The FCC tunes into low-power radio

[Seattle Times editorial]

In the world of radio, more is better: It is better for the universe of radio listeners to have more stations broadcasting a wider variety of music and information.

In that vein, the Federal Communications Commission took important steps last week that could dramatically increase the number of low-power FM radio stations broadcasting nationwide. For a commission that has demonstrated much difficulty advocating a diversity of voices in other media, the agency made considerable progress on low-power FM stations.

Low-power FMs are stations of about 10 or 100 watts that broadcast within a 1-to-3.5-mile radius. They are run by nonprofit organizations such as religious groups, schools, community groups and municipalities and provide programming not otherwise available. A typical station of 50,000 or 100,000 watts reaches a much bigger geographic area.

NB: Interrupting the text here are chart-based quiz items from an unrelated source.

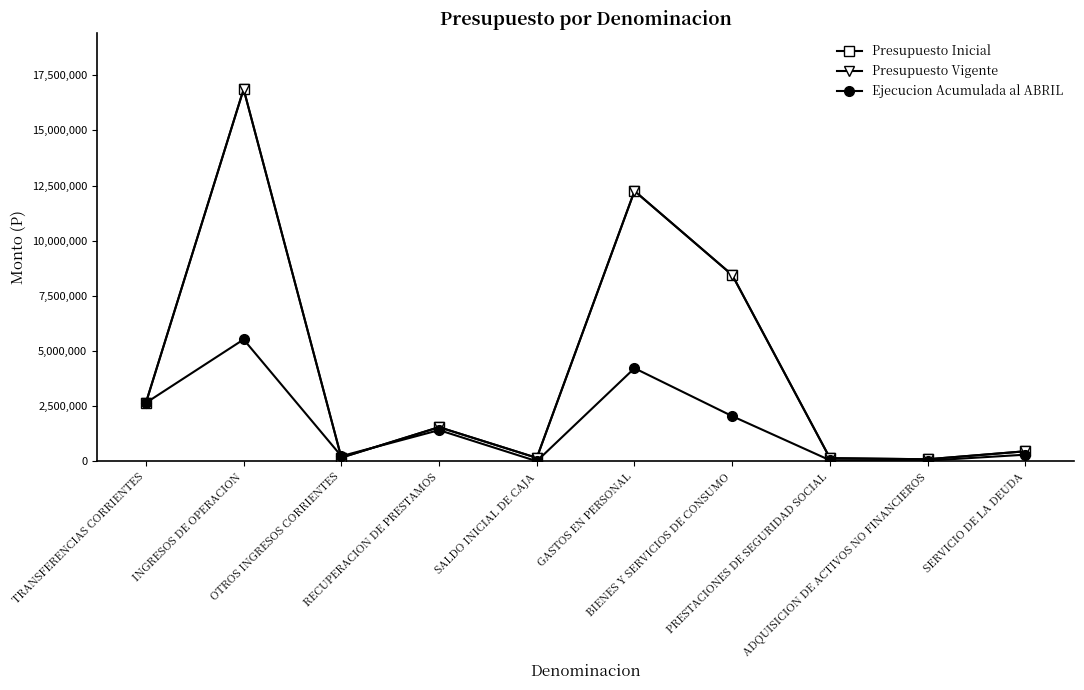

Between which two adjacent categories do Presupuesto Inicial and Ejecucion Acumulada al ABRIL first intersect?

INGRESOS DE OPERACION and OTROS INGRESOS CORRIENTES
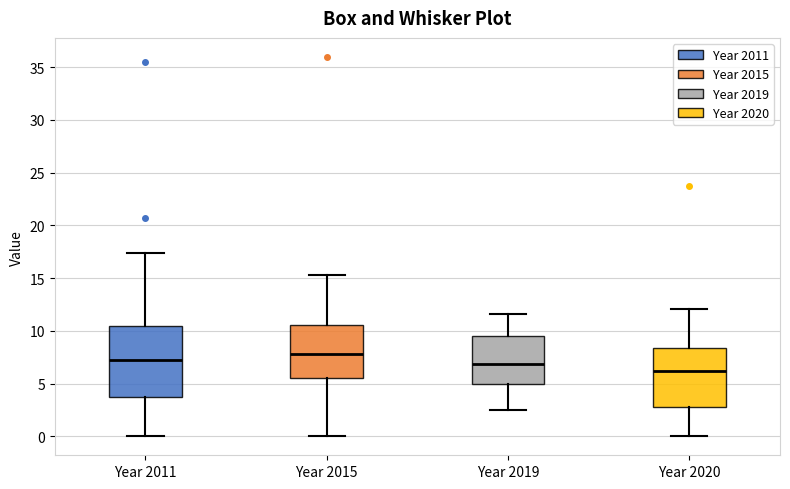

Reading left to right, read every box against the y-axis: the position of its median line, the range the box covers, and the ends of its whiskers. The values are not printed on the chart, so give them approximately, as read against the axis.

Year 2011: median 7.0, box 3.5 to 10.5, whiskers 0.0 to 17.5
Year 2015: median 8.0, box 5.5 to 10.5, whiskers 0.0 to 15.5
Year 2019: median 7.0, box 5.0 to 9.5, whiskers 2.5 to 11.5
Year 2020: median 6.0, box 3.0 to 8.5, whiskers 0.0 to 12.0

Often these stations provide either an eclectic and broad range of music or public-interest programming — something the big guys cannot afford to offer.

These stations also offer a valuable local connection with a neighborhood or a part of the city or a cultural link with a group of people underserved by other stations.

The FCC last week recommended that Congress make technical changes to the rules so more low-power FMs can fit on the dial.

The pressure now moves to the U.S. House and Senate to buck the big broadcasters and approve rules that encourage more FMs to pop up and occupy frequencies on the FM dial.

The community benefits from more voices, more opinions, more overall offerings.

The FCC was more timid in another step but that, too, is important. The commission agreed to study if it should award licenses to locally operated, low-power FMs over stations fed by a more distant source with no local content.

Clearly, the rule should err in favor of local stations because that is the best way to connect with and serve the community.

Sen. Maria Cantwell, D-Wash., and Sen. John McCain, R-Ariz., are prime sponsors of legislation to make it possible to create more low-power FM stations. And their bill to create the spacing to fit more of these stations on the dial has unanimously cleared the Senate Commerce Committee.

Democracy flourishes when information comes from more sources and is dispersed to wider and more-discerning audiences.

There are roughly 800 low-power FM stations in the country today, with only one such station in a top-50 market — Richmond, Va. Listeners in other large markets ought to be able to have access to the same kind of diverse programming.

The FCC has moved in a positive decision on low-power FMs. Congress now has to step up and change the law to make important recommendations real.